Au sens général du terme, une anticipation correspond à une phase où sont développées des idées qui n’apparaîtront effectives — sous la forme de techniques, de régimes politiques, etc. — que « plus tard », en général des années voire des dizaines d’années après l’intuition initiale.
En gestion des risques, la notion d'anticipation est importante. Lorsqu'on perçoit un danger, le plus souvent sous la forme de signaux faibles, on peut anticiper les risques. On a par exemple réussi à anticiper le danger lié à la non conformité des systèmes d'information au problème de l'an 2000.

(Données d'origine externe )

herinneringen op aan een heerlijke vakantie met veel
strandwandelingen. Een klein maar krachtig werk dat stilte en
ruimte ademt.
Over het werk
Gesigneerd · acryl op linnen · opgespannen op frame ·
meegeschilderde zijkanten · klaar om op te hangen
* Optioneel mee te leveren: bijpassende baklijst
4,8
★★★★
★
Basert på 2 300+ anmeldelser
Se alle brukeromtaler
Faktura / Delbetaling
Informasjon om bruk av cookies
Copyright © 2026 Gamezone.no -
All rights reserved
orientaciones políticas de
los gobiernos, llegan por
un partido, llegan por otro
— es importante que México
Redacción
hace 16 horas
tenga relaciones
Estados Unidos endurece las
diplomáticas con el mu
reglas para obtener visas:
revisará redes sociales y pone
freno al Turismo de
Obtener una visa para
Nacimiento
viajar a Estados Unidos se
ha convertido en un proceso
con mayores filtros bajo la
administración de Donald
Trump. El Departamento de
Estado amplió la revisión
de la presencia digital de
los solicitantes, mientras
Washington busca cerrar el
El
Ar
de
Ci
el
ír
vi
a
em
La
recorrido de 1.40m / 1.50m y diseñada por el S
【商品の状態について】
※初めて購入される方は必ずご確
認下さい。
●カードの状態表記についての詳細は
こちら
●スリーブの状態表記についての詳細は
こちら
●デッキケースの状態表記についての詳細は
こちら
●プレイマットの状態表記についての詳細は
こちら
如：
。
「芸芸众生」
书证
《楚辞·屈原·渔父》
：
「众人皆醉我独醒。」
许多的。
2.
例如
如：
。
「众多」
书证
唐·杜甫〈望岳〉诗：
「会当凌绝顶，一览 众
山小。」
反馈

Le changement climatique et la raréfaction des ressources naturelles constituent des dangers globaux. En particulier, la dépendance au pétrole de notre civilisation industrielle induit une menace vis-à-vis de notre modèle de développement. Tous les experts s'accordent aujourd'hui pour penser que la production mondiale de pétrole va atteindre dans les prochaines années un maximum, que l'on appelle pic pétrolier (peak oil en anglais), selon un modèle théorisé par Marion K. Hubbert (pic de Hubbert). Les avis des experts divergent sur la date de survenue de ce pic, qui dépend de l'estimation des réserves de pétrole et de la projection de la consommation mondiale.
Le département de l'énergie des États-Unis a publié en 2005 une étude sur le pic pétrolier, le rapport Hirsch. Il décrit trois scénarios possibles d'anticipation :
Dans le monde anglo-saxon, il existe des initiatives d'anticipation des risques constitués par le changement climatique et le pic pétrolier visant à accroître la résilience de l'économie : réorganiser l'agriculture (permaculture) et les villes (villes en transition).
Dans le même ordre d'idées, les initiatives en matière de développement durable constituent une anticipation de ces risques.
L'histoire des sciences a été marquée par plusieurs anticipations plus ou moins nettes. Bien que rares, certaines sont célèbres, notamment les vues héliocentrique d'Aristarque de Samos au IIIe siècle av. J.-C., soit dix-huit siècles avant Copernic. Toutefois, Thomas Kuhn et d’autres historiens des sciences ont mis en garde contre les anachronismes scientifiques. Si les anticipations en science sont ce qu’elles sont, des théories abandonnées, c’est qu’au moment où ces vues ont été développées, elles n’apportaient rien par rapport au modèle qui prévalait. Ainsi, dans le cas d’Aristarque, l’assise du géocentrisme était telle que ses idées révolutionnaires ne pouvaient susciter que de l’indifférence.
L’anticipation correspond à un genre littéraire et cinématographique lié à la science-fiction, regroupant des œuvres dont l’action se déroule dans un futur proche ou hypothétique. Le genre abonde dans les représentations liées à des sociétés humaines prophétisées par les auteurs comme autant d'utopies ou de dystopies pouvant libérer ou asservir l’Humanité. L’An 2440, rêve s’il en fut jamais de Louis-Sébastien Mercier, publié en 1771, illustre parfaitement cette tendance : il s’agit d’un roman d'anticipation, dans lequel l’auteur imagine comment sera le monde quelque six cents soixante-dix ans plus tard, dans un Paris libéré par une révolution paisible et heureuse de l’oppression et où règnent la raison, les lumières, la justice des Lumières. Néanmoins, « anticipation » n’est pas un synonyme de science-fiction. Plusieurs œuvres de science-fiction ne peuvent être classées dans la catégorie « anticipation ». Par exemple, E.T. l'extra-terrestre de Steven Spielberg est un film de science-fiction, car il met en scène un personnage d’extraterrestre, mais ce n’est pas un film d’anticipation, car rien n’indique que l’action se déroule dans le futur.